Were these people saved by Jesus or were they born in the wrong place at the wrong time? Apparently, Jesus didn't save them and neither did he save their ancestors who were born much too early in a land much too far away. Thus began the rise of Mormonism - a belief that the Native Indians of America are somehow decendants of the Levites. Modern DNA examinations of the Indians have shown that they did not come from the Levites. They came from Russia many thousands of years before Jacob and his tribes were even born.

Anyway, it boiled down to the fact that who you are and what you come to believe in is all accidental - a function of time, geography and circumstance. Had we been born in the first dynasties of Egypt, we would be worshipping the "true gods" and "true dieties" en vogue during those eras. Likewise, if we were born only a few centuries ago in the Pacific islands, we would be in tune with their systems of "true ritual". There would be no one to tell us otherwise because we would be born long before any of these icons even existed - let alone published in a book and circulated around the globe. According to christian and muslim standards today, we would have been born in the wrong place at the wrong time.

It became very apparent that gods and their religions are entirely man-made ideas and that they could be nothing else. It was a bittersweet transcendance but one that I am happy to have discovered.

Cheers ~
Randy the Atheist
You and I made the realisation for similar reasons. The geography problem was one of the biggest problems I had with the religion handed to me by my parents (Roman Catholicicsm). In my case it was the Australian Aboriginies. Why didn't Jesus come to them? ... or any other remote tribe. What was so privileged about the few inhabitants of that particular remote location of the middle east that they have such a divine advantage over the majority of people on earth? If of course doesn't disprove the Deist god but Dawkins beats the living crap out of that one anyway with the complexity/infinite regression argument.

# ACTIVITY 1:
List every phrase that the passage on religion places inside quotation marks.
# ACTIVITY 2:
Reproduce the passage on religion from "It became very" to "to have discovered.".
# ACTIVITY 3:
Write what comes next in the passage on religion, picking up after its final sentence.

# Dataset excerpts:
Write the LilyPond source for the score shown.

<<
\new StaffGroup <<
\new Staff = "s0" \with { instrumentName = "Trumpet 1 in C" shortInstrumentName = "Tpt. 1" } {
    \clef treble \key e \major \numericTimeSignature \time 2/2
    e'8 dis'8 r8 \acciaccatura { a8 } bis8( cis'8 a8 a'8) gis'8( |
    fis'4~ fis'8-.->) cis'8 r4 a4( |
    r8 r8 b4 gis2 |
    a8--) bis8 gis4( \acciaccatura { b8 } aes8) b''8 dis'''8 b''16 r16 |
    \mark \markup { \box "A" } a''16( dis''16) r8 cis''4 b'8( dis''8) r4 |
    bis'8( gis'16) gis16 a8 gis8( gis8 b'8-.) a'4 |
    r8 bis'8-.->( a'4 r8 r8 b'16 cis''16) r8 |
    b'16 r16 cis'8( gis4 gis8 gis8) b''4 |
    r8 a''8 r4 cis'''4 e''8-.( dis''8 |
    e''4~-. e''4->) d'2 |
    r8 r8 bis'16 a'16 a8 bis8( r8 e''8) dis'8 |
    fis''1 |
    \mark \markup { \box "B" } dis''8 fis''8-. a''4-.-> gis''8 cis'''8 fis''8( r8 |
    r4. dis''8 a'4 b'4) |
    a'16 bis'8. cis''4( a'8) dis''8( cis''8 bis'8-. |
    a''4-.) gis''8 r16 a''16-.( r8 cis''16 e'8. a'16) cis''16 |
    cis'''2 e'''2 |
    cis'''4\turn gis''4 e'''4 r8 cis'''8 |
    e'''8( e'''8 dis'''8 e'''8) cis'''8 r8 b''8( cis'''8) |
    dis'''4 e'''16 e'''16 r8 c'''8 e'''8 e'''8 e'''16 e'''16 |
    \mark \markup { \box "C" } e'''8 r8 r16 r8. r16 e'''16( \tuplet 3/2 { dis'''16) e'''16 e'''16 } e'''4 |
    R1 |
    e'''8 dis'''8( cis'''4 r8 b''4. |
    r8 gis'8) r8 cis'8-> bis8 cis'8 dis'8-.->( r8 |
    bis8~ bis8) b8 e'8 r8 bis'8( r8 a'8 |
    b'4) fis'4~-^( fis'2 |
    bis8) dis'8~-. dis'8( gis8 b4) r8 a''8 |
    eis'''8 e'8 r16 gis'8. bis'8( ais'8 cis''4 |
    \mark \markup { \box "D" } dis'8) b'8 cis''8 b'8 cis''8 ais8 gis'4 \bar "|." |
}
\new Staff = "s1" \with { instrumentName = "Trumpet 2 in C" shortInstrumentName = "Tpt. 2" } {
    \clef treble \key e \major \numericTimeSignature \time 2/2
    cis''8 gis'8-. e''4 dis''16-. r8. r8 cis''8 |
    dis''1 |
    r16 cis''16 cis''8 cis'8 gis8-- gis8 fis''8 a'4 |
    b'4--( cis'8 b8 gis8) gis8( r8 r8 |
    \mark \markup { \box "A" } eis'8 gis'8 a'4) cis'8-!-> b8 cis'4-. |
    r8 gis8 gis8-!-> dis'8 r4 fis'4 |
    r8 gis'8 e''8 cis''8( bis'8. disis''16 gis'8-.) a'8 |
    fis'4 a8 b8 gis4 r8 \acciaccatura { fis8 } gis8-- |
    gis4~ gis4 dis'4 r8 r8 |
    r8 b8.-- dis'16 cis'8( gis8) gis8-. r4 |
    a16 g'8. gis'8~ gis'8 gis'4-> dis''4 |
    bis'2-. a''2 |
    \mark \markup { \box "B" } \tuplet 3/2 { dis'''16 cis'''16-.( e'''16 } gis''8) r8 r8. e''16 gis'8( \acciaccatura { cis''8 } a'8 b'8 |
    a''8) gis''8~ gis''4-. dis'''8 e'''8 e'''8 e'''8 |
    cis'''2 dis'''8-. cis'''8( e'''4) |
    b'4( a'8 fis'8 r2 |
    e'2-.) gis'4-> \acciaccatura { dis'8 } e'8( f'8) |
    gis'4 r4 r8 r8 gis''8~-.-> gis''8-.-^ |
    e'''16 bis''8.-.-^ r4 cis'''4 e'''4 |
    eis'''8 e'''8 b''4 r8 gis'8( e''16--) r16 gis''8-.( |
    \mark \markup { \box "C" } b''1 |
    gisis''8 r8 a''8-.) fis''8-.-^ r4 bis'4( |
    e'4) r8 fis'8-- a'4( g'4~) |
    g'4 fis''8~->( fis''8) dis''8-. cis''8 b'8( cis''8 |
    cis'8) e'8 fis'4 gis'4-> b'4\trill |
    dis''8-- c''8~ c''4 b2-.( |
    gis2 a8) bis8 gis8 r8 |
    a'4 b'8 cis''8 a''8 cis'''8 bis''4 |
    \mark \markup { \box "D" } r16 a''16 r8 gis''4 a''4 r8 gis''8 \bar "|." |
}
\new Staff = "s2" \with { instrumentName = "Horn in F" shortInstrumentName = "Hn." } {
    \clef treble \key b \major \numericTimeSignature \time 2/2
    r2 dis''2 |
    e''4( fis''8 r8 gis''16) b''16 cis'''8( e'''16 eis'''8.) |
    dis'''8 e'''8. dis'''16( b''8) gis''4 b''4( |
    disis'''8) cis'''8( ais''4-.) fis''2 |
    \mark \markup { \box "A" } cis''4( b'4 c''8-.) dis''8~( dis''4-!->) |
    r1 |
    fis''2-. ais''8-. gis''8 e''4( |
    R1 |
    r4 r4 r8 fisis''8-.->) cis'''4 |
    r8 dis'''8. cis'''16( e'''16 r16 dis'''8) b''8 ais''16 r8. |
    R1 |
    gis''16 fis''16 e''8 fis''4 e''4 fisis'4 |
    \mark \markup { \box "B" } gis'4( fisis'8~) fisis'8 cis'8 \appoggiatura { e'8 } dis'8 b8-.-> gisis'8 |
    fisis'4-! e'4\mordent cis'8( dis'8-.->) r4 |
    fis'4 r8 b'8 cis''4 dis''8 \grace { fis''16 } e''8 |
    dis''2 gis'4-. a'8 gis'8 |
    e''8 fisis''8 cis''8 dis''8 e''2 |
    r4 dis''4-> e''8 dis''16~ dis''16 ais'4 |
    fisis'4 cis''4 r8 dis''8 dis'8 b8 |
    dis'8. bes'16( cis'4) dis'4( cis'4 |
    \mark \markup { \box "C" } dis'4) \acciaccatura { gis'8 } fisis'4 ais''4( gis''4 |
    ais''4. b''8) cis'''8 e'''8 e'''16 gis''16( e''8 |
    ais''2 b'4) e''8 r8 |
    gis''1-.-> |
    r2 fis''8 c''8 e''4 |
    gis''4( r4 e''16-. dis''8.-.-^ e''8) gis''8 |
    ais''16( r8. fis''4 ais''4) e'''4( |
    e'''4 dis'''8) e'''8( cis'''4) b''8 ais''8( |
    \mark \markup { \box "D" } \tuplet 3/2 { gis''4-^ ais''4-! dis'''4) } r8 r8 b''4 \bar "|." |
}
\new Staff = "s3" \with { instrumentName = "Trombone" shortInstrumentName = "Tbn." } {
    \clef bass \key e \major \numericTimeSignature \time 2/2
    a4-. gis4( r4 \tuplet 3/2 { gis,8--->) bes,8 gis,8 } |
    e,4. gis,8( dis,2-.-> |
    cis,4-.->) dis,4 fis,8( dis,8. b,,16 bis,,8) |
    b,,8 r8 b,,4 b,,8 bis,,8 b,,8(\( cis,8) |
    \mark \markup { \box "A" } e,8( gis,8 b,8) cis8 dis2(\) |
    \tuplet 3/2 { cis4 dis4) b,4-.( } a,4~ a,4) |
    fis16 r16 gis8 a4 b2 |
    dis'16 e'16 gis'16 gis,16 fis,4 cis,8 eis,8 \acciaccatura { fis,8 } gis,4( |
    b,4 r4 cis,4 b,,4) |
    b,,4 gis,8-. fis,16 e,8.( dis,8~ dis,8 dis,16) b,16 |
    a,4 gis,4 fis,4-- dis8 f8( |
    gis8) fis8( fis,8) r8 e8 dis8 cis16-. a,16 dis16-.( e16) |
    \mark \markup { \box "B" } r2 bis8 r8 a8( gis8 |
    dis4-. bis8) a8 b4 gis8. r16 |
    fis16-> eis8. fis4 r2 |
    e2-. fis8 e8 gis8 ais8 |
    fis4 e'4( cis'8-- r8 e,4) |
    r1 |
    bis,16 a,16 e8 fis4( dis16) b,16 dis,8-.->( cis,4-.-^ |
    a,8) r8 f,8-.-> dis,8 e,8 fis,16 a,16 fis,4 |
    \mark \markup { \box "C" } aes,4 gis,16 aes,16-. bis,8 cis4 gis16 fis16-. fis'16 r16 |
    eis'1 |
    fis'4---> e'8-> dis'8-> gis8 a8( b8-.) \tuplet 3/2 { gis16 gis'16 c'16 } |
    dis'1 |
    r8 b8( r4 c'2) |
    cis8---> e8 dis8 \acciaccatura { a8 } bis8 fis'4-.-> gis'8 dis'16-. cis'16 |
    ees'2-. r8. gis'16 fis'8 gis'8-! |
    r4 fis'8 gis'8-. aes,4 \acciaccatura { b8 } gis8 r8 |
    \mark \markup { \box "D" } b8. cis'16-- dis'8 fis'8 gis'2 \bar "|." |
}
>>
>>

# FINAL ANSWER 1:
"true gods", "true dieties", "true ritual"

# FINAL ANSWER 2:
It became very apparent that gods and their religions are entirely man-made ideas and that they could be nothing else. It was a bittersweet transcendance but one that I am happy to have discovered.

# FINAL ANSWER 3:
I hadn't considered the deistic god at the time but hey, I was only 14.
sharon
Posts: 151
Joined: Thu Jun 21, 2007 6:49 pm

Post by sharon » Fri Jun 22, 2007 12:11 pm

I apologise in advance for the length of this post.

I was brought up in a very religious home. My mother always told us that that her dearest wish for us was that we'd keep to our (catholic) faith. I know she wanted us to be be happy and decent and all too, but that was the most important thing to her.

I was very devout myself, though I was never a holy Joe. I mean I never talked about my faith unless I was directly asked. I went to university in London and still went to mass every week. It was as much to keep up a familiar and comforting ritual as anything else. The English catholics, especially in the university chaplaincy, seemed to be far more outwardly religious. It always bugged me how long the masses took, what the hell was wrong with having it all done in 45 minutes at most.

Anyway, I met a man, and we married. He was from a Methodist background, but wasn't religious at all. He did believe in god though. I asked him to convert (oh the shame) and it wasn't a big deal to him what brand of christianity he followed, and he knew it was to me, so he did. All 3 of our children were baptised as catholics.

I had long standing issues with many church teachings, and like every other catholic person I know, I adopted the pick and mix approach to the church's teachings. I still believed in the creed and the sacraments, and considered the huge flaws of the church to be a man made problem, and something I was determined to try to change.

But then I read a book by an ex-nun, who had been thrown out of her order for questioning church teaching on women's ordination. It demonstrated that my hope of being able to work for change on the inside, was impossible.

Meanwhile, I was attending mass less often. My husband worked long hours and Sunday mornings were precious time to be together. Struggling through mass with 3 small children, was not what we wanted to do.

I read on, starting to really question all these things that had meant so much to me. My husband had only done the church thing to please me, so he was happy to drop it. At the same time, there were more stories emerging about church abuses, and more frequent sexist and homophobic pronouncements from the church. I watched the 'Atheism' film by Jonathon Miller a few years back, and read the essays by Bertrand Russell.

It struck me that I been fooled. I'd let myself be fooled. The reasons not to believe in god were far more convincing.
Not enough evidence, god.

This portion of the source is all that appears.